Le dernier Scarlatti : “Vago mio sole” de Massimo Puppieno développe une même langueur extatique qui s’appuie sur les seules capacités de l’interprète; idéalement inspiré. On note seulement un manque d’expressivité ou de surenchère parfois opportune dans les reprises da capo : et même si l’articulation est parfois lisse moins consomnée, le feu vocal et la pure virtuosité demeure prenante ; c’est après tout,castrats oblige, le marqueur principale de la fabrique napolitaine baroque.

En bonus, les instrumentistes jouent également en première mondiale, les trois mouvements du Concerto en ré majeur pour deux violons et clavecin de Domenico Auletta (1723-1753) dont le feu napolitain, à la fois fantasque et capricieux, d’une bonhommie franche et espiègle (et même délicatement suave dans le largo central) ajoute à ce portrait vocal et instrumental de la vitalité de l’école napolitaine, y compris dans le genre concertant strictement instrumental. L’intelligence du chanteur recentre le chant sur le medium de la voix désormais ample et charnu, évitant soigneusement les suraigus problématiques. Aux côtés de son discernement sur l’évolution irrésistible de l’organe, la recherche de couleur, de caractère comme de tension expressive reste son souci exemplaire.
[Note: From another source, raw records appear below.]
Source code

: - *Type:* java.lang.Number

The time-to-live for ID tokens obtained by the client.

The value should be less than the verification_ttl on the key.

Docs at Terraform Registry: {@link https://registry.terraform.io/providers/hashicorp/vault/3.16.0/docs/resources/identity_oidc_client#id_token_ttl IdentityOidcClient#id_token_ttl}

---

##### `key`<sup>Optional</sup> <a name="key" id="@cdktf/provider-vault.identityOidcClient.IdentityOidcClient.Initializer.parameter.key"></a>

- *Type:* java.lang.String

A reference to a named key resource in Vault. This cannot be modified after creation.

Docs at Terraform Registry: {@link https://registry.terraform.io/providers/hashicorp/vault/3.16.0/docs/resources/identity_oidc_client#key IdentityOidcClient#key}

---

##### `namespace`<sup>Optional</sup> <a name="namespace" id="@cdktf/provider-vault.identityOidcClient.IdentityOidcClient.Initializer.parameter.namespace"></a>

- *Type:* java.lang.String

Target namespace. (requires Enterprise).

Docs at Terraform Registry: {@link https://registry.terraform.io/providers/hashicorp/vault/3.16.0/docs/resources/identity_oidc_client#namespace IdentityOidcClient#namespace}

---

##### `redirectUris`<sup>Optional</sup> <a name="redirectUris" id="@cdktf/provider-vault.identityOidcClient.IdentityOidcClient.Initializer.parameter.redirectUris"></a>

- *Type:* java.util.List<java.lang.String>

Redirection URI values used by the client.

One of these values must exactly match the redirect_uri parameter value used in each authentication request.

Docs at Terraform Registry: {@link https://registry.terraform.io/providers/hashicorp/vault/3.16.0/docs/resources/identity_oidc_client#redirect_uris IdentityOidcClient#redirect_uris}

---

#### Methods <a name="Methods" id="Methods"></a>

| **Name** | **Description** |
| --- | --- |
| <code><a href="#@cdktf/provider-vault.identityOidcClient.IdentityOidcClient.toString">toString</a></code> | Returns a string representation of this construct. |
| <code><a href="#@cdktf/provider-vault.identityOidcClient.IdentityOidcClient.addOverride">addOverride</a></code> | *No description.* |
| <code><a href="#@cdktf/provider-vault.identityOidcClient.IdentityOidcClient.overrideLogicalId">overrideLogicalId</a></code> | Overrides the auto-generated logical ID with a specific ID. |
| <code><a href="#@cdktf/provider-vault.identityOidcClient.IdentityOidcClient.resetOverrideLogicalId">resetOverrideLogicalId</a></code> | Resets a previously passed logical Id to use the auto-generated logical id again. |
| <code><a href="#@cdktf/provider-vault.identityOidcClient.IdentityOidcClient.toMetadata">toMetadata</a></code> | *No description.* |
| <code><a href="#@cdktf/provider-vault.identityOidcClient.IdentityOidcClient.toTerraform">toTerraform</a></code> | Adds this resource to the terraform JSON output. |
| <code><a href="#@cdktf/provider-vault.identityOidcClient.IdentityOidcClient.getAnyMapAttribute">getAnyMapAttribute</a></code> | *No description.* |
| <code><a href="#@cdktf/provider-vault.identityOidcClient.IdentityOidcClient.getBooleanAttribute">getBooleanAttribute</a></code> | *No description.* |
CD, compte rendu critique. Arie Napoletane, Max Emanuel Cencic. 1 cd Decca.
Enregistrement réalisé en février 2015.

Tournée 2016. Le programme lyrique Arie Napoletane de Max Emanuel Cencic est en tournée en 2016 : 20 janvier 2016 (Paris, TCE), 22 janvier (Lyon, chapelle de la Trinité), puis 29 mars (Opéra de Rouen).